When \mathcal{V} decomposes into multiple pairwise orthogonal subspaces, the projections satisfy P_{\mathcal{W}_1} + \cdots + P_{\mathcal{W}_k} = I and P_i P_j = 0 for i \neq j, reflecting the geometric independence of the summands. Parseval’s theorem extends these ideas to infinite dimensions: in Hilbert spaces with orthonormal bases (e_n), every vector expands as v = \sum \langle v, e_n \rangle e_n with \|v\|^2 = \sum |\langle v, e_n \rangle|^2, the foundation of Fourier analysis and quantum mechanics.
Chapter 12 introduces the adjoint operator T^* characterized by \langle T(v), w \rangle = \langle v, T^*(w) \rangle. Self-adjoint operators T = T^* admit orthonormal eigenbases by the spectral theorem, the culmination of our geometric and algebraic development. Every self-adjoint operator on a finite-dimensional inner product space diagonalizes with respect to an orthonormal basis, decomposing the operator as T = \sum \lambda_i P_i where P_i projects onto the \lambda_i-eigenspace. This spectral decomposition unifies the theory of quadratic forms, principal component analysis, and quantum observables.
The orthogonal structure developed here extends to infinite dimensions with appropriate care.

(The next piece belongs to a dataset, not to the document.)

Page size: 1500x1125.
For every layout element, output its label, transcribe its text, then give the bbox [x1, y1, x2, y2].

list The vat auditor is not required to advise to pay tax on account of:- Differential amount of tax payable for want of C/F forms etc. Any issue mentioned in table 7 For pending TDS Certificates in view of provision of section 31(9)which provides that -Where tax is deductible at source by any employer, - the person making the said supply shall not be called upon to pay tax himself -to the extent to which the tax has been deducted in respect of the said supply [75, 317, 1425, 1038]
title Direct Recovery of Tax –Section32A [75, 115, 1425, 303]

Compact self-adjoint operators on Hilbert spaces admit spectral decompositions resembling the finite-dimensional case. Unbounded self-adjoint operators, essential in quantum mechanics and differential equations, require spectral integrals rather than sums. The projection-valued measures arising in the spectral theorem for unbounded operators generalize the finite-dimensional decomposition I = \sum P_i to I = \int dP(\lambda), integrating over the spectrum.
The interplay between orthogonality, projections, and spectral decompositions governs modern analysis, geometry, and physics. The machinery developed in this chapter provides the computational and conceptual foundation for these advanced theories.